* **Цитируемый отрывок**
Во время революции ее символом стал образ «Марианны» — молодой женщины с обнаженной грудью. Это был очень емкий символ. Обнаженная грудь символизировала братство всех граждан. Содержащееся в ней молоко питало и связывало людей в республику. Лицо Марианны моделировалось по образцу греческой богини с прямым носом и воздушной фигурой. Этим отрицались матронообразные фигуры прошлой эпохи, так же как легкая туника Марианны отвергала тяжелые одежды благородных дам. Итак, Марианна либо была одета в легкую одежду, обрисовывающую грудь и бедра, либо в платье с совершенно открытой грудью. Но это не было символом разврата или сексуальной свободы, так как грудь в эпоху позднего просвещения не воспринималась как некая эрогенная зона. Грудь Марианны — это символ, сближающий французов, это символ революционной пищи — молока, крови, как источников силы и братства. Так мы сталкиваемся с зарождением новой установки: забота обо всех, а не только о себе. Обожествление Марианны исходит, конечно, и от культа Девы Марии. Сходство не только в девственности, но и в молчании, покое, исходящем от этих фигур. Кроме того, обе они — образы кормящей матери. Как революционной символ, Марианна — юная мать — открыта младенцам и подросткам, мужчинам и старцам. Ее тело — это политическая метафора, соединяющая людей, находящихся на разных ступенях общественной лестницы. Но революция использовала ее и метонимически: зритель видел в ней саму Революцию, она была магическим зеркалом, инструментом рефлексии не о женщине, а о Революции. Большое, полнокровное и энергическое тело Марианны проводило границу по отношению к распущенным и развратным великосветским дамам прошлого. Революционные плакаты изображали Марию Антуанетту с висящей грудью и в то же время недоразвитой, тогда как грудь Марианны изображалась гордо поднятой, дарующей наслаждение и жизнь. Это было обвинением развратной королеве, написанное языком тела.

* **Фрагмент данных**
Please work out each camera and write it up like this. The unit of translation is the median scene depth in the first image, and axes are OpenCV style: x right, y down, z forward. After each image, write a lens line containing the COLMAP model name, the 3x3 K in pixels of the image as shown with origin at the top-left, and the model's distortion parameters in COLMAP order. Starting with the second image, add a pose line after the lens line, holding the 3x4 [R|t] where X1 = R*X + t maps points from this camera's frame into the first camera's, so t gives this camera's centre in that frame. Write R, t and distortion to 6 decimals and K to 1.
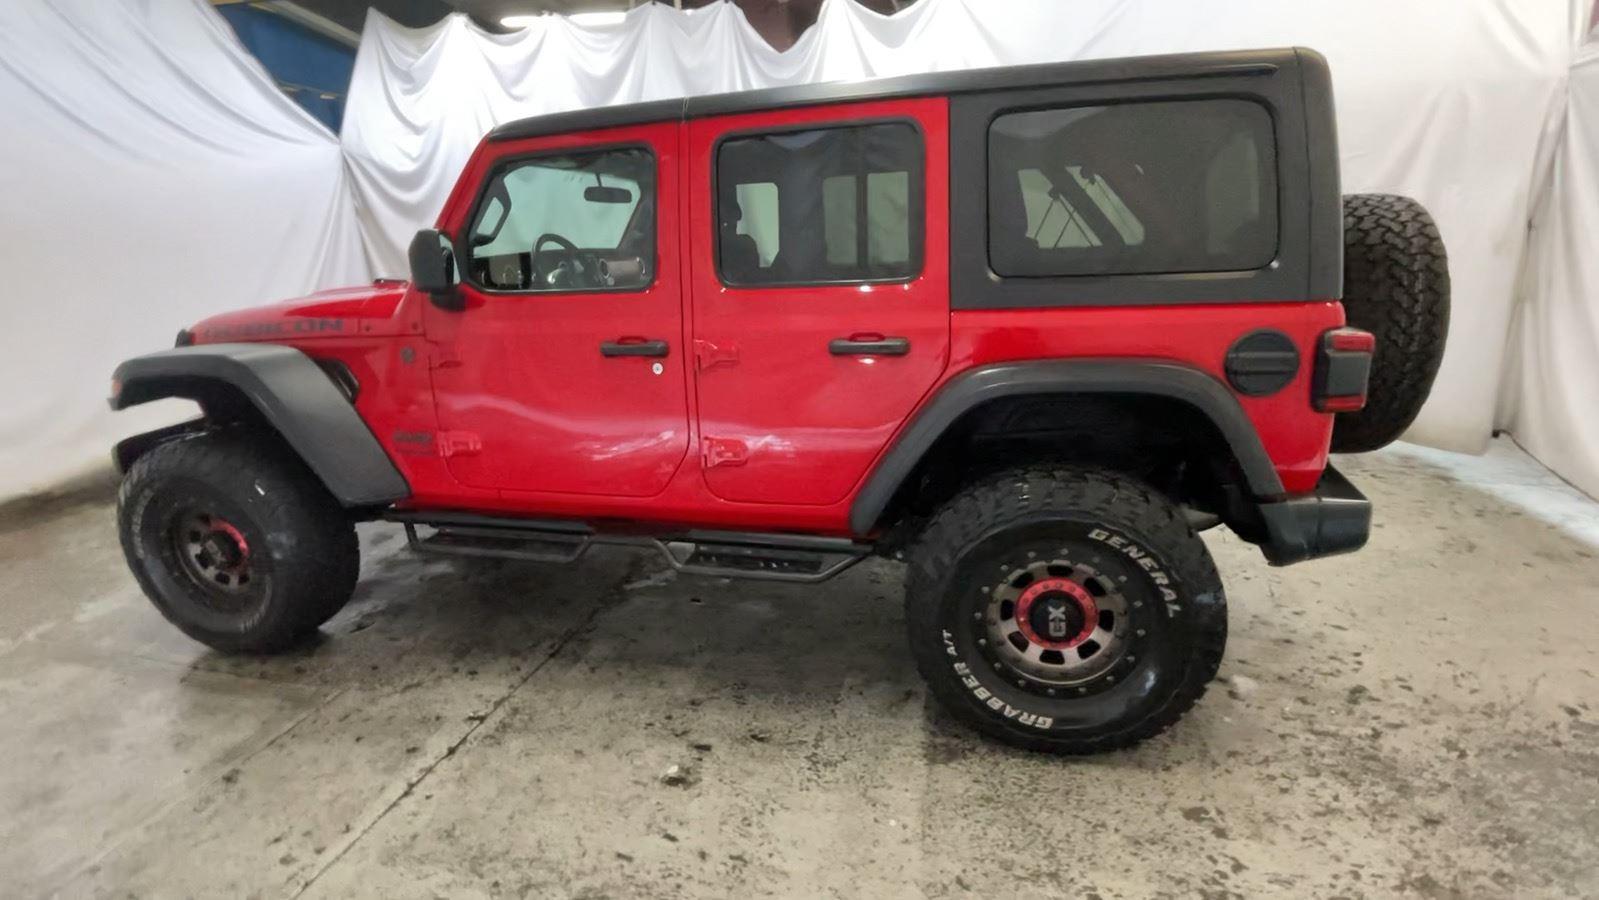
lens RADIAL K [[747.0, 0, 797.0], [0, 747.0, 453.4], [0, 0, 1]] dist [-0.007356, 0.002987]
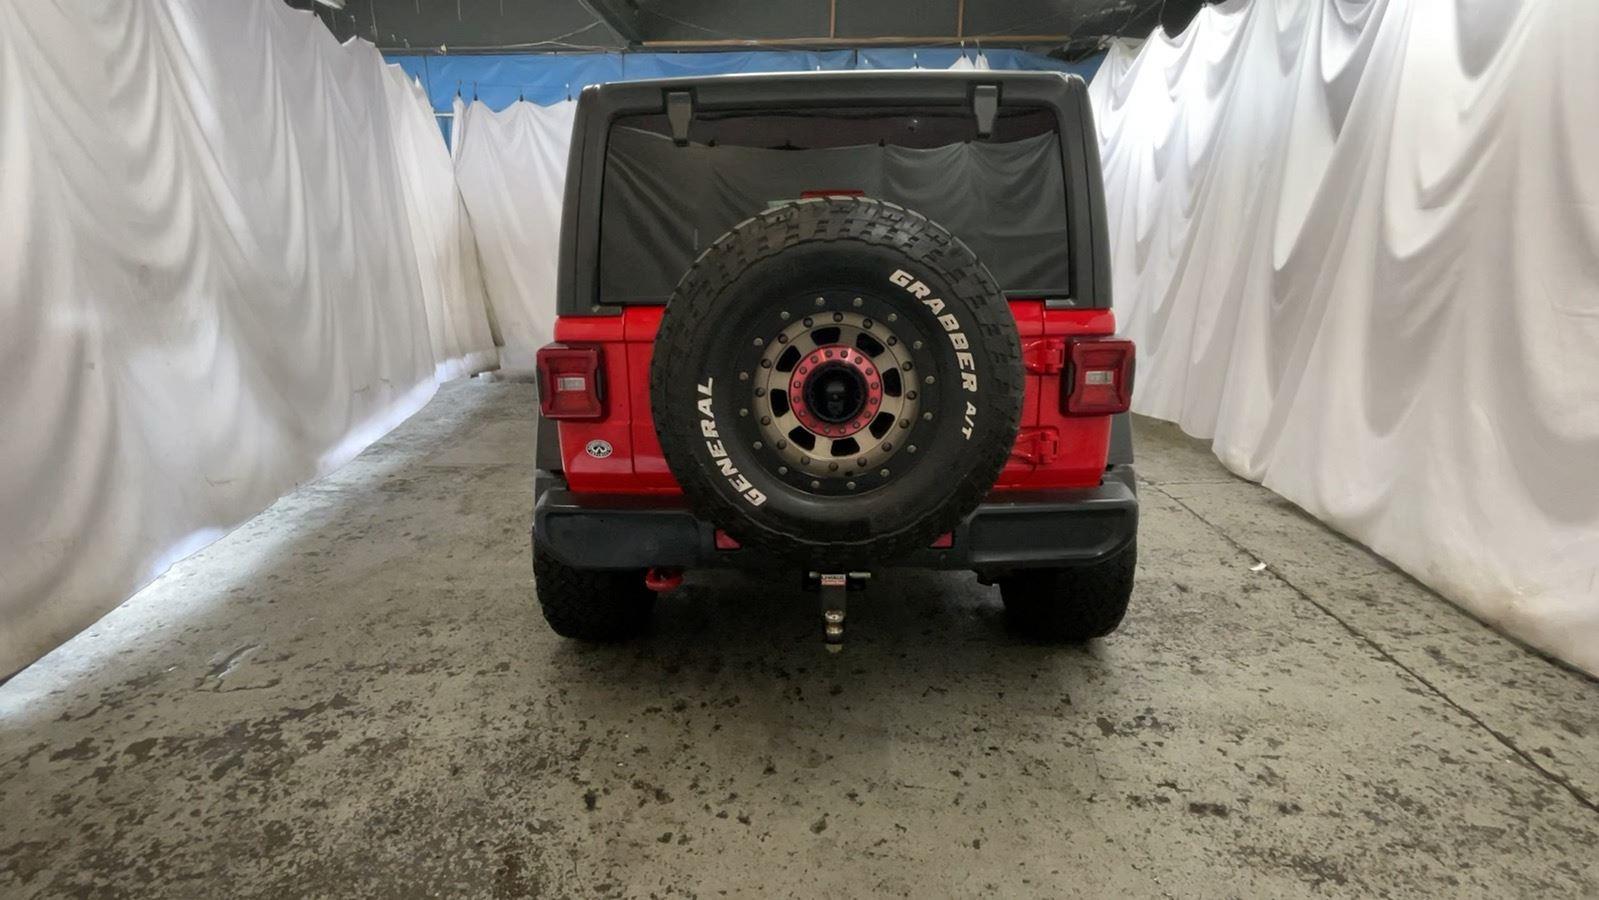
lens RADIAL K [[747.0, 0, 799.5], [0, 747.0, 453.2], [0, 0, 1]] dist [-0.007356, 0.002987]
pose [[0.219361, 0.275328, -0.935989, 1.581814], [-0.262056, 0.940728, 0.215306, -0.290054], [0.939791, 0.198052, 0.278511, 0.896889]]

* **Задание**
Продолжите текст о Марианне как символе революции, начав сразу после его последнего предложения.

* **Ответ**
Уже А. Смит и его современники чувствовали, что чисто формальных, социально-экономических связей явно недостаточно для консолидации людей. Они не случайно использовали метафоры крови и страсти, т. е. телесные стимулы, соединяющие людей в коллективное тело. Построением его, разборкой старого и дрессурой нового тела были особенно озабочены победившие революционеры. Они пытались посредством маскарадов разрушить прежние религиозное и светские пространства, но при этом столкнулись с поисками дисциплинарного конструирования организованного коллективного тела. Первоначально использовался символ республики-матери, который пытались воплотить в грандиозных памятниках. Одним из них был фонтан, возведенный при праздновании единства и неделимости республики 10 августа 1793 г. Его центром была большая,

чем-то напоминающая сфинкса фигура обнаженной женщины, которая сидела на стуле, обхватив грудь руками. Две мощных струи били из ее грудей, символизируя объединяющее начало жителей, вскормленных молоком революционной богини-матери. То, что такие попытки объединения были неудачными, доказывает череда последующих революций, сотрясавших Францию и в XIX столетии. Простые люди все реже посещали праздники, так как становилось очевидным, что молока Марианны на всех явно не хватает. Такросло отчуждение массы и власти. Это проявлялось входе оформления революционных праздников: наряду с Марианной стали воздвигать и Геркулеса — мужское милитаристское тело, а масса циркулировала между ними по площади. Сама революционная богиня изображалась все более вялой и пассивной. Ее мышцы и мощь сглаживались и наконец она стала изображаться в сидящем положении. Это отражало падение роли женщин в революции. Сначала именно они были зачинщицами и выступили инициаторами хлебных бунтов. Потом они пытались бороться за эмансипацию и организовывали различные женские клубы. Однако постепенно мужские группы взяли над ними верх, и водружение рядом с Марианной Геркулеса символизировало возрастание мужского господства. Конечно, Марианна не умерла и еще долго символизировала преодоление страха контакта, была символом доверия, скрепляя все сильнее дифференцировавшуюся в социальном отношении республику в единое целое.